Endereço para correspondência

 

 

Não era verdade, não podia ser verdade, onde já se viu que beijo na boca era uma coisa daquelas, duas línguas se encostando? Uma entrando na boca da outra. Onde inventaram uma coisa tão nojenta? Já era difícil viver num mundo onde o coelhinho da páscoa era uma invenção cretina de adultos tentando convencer crianças estúpidas que um coelho bota ovos e ainda por cima de chocolate, como? Se os coelhos são brancos, é óbvio que os ovos não podem ser escuros! É mais que óbvio ululante que essa é uma crendice para quem quer comer chocolate até explodir, como minha mãe, por exemplo, que acredita em coelho da páscoa porque lhe convém. Mas beijo na boca? não pode ser uma coisa podre dessas, parece tão lindo na televisão! Nunca vi nenhuma língua pra fora das bocas beijoqueiras. Uma língua lambendo outra língua nem em novela nem em filme nem na vida real - nunca vi meus pais se beijarem, nunca.

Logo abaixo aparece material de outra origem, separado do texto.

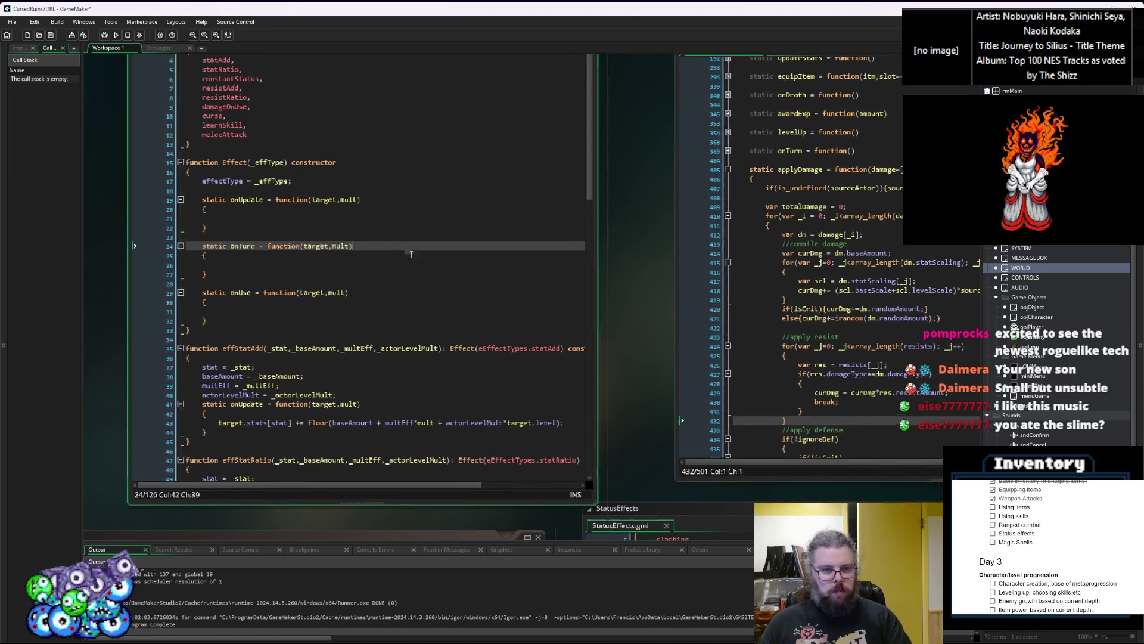
pyautogui.click(406, 246)
pyautogui.scroll(-4, 438, 286)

Só pode ser mentira daquelas meninas do vizinho. Agora não venham vocês me dizer que os atores mentem, que beijam de boca fechada, que fingem e por isso nunca vemos línguas nos seus beijos. Será que a humanidade se transformou numa coisa podre de salivas alheias sendo engolidas junto com pedaços de comida? Que sina! Ou beijar na boca é igual a chupar picolé de limão sentada no lixo da cozinha? Quem inventou uma infâmia dessas? Línguas estranhas se debatendo umas nas outras, saliva dos outros sendo engolida como cuspe, como catarro, como remela de olho ou caca de nariz. Não combina com beijo na boca! Uma coisa que é só minha entrando na sua e uma coisa que é só sua sendo engolida por mim. E ainda tem gente que diz que é bom beijar na boca, como? Só se for tortura chinesa, me falaram que os chineses torturam melhor que os outros povos, eles te mandam beijar na boca senão arrancam suas unhas com alicate e você beija a boca do cachorro, que é a única com língua disponível, porque os cães são uns lambedores nojentos. Se me falarem: abre a boca, põe a língua pra fora e encosta essa sua língua de chupar picolé na língua daquele menino, eu me mato. Eu que não vou engolir saliva de menino nenhum. Juro. Jamais.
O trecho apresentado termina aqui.